Чем-чем, а мужеством Джордж обладал в полной мере. Это качество вошло в его кровь и плоть; и, очутившись в обстоятельствах, которые кому-нибудь другому, особенно тому, кто не был воспитан в духе наследственных традиций, могли бы показаться отчаянными, он не проявил ни малейшего признака беспокойства или уныния. Размышляя над своими затруднениями, он исходил из некоторых принципов: во-первых, нельзя было не заплатить долга чести; уж лучше пойти к ростовщикам, хотя они и сдерут с тебя три шкуры (занять у них он мог только под наследственное поместье), во-вторых, он не побоится доставить на свою лошадь все до последнего пенса; и, в-третьих, зачем думать о будущем, если и настоящее довольно скверно.
Вагон прыгал и качался, как будто плясал под музыку, а Джордж сидел невозмутимо в своем углу.
Среди пассажиров находился высокородный Джефри Уинлоу, который хотя и не был завсегдатаем скачек, но питал благожелательный интерес к английским скакунам и надеялся своими посещениями наиболее значительных состязаний оказать услугу этим благородным животным.
— Ваш жеребец участвует, Джордж?
Джордж кивнул.
— Я поставлю на него пять фунтов на счастье. Вообще-то игра мне не по карману. На той неделе я видел вашу матушку в Фоксхолме. Давно не были у своих?
Джордж кивнул и вдруг почувствовал, как защемило сердце.
— Вы слышали, что на ферме Пикока был пожар? Говорят, сквайр с Бартером творили прямо-таки чудеса. Мистер Пендайс еще молодец, хоть куда!
Джордж снова кивнул и снова ощутил ту же щемящую боль в сердце.
— Они собираются в Лондон в этом сезоне?
— Не знаю, — ответил Джордж. — Хотите сигару?
Уинлоу взял сигару и, обрезав кончик перочинным ножичком, вперил свой ленивый взгляд в квадратное лицо Джорджа. Надо было быть хорошим физиономистом, чтобы что-нибудь прочесть под этой маской непроницаемости. Уинлоу подумал: «Не буду удивлен, если то, что говорят о Джордже, правда…»
— Все пока идет удачно?
— Так себе.
Они расстались на ипподроме. Джордж сперва повидал тренера, потом направился прямо к букмекерам. Держа в голове свое уравнение с х, он нашел двух скромно одетых джентльменов. Один из них делал золотым карандашом какие-то пометки в книжечке.
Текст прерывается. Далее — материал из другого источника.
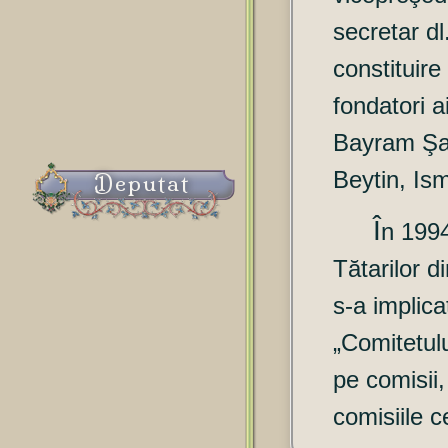
secretar dl
constituire
fondatori a
Bayram Şab
Beytin, Ism
Deputat
Î
n 1994
Tătarilor d
s-a implica
„Comitetulu
pe comisii
comisiile c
Они приветствовали его почтительно: это им он был должен львиную долю из тех тысячи семисот девяноста пяти фунтов.
— Сколько Вы поставите против Эмблера?
— Один к одному, мистер Пендайс, — ответил джентльмен с золотым карандашом, — пятьсот фунтов.
Джордж записал у себя в книжке сумму пари. Так он никогда не вел дела, но сегодня все казалось иным, — действовало нечто белее сильное, чем привычка.
«Иду ва-банк, — подумал он. — Ну и что ж, если ничего не получится, хуже все равно быть не может».
Он подошел еще к одному скромно одетому джентльмену, смахивающему на еврея, с бриллиантовой булавкой в галстуке. И пока он переходил от одного скромно одетого джентльмена к другому, некий незримый посланец опережал его, нашептывая на уши букмекерам слова: «Мистер Пендайс решил отыграться», — так что очередной джентльмен выказывал большую уверенность в Эмблере, чем предыдущий. Скоро Джордж уже обязывался, если Эмблер проиграет, уплатить букмекерам две тысячи фунтов, а почтенные, скромно одетые джентльмены обещали, в случае если Эмблер придет первым, уплатить его хозяину тысячу пятьсот фунтов. Поскольку ставки делались один к двум, то он уже не мог заключать пари еще и на первые три места, как делал обыкновенно.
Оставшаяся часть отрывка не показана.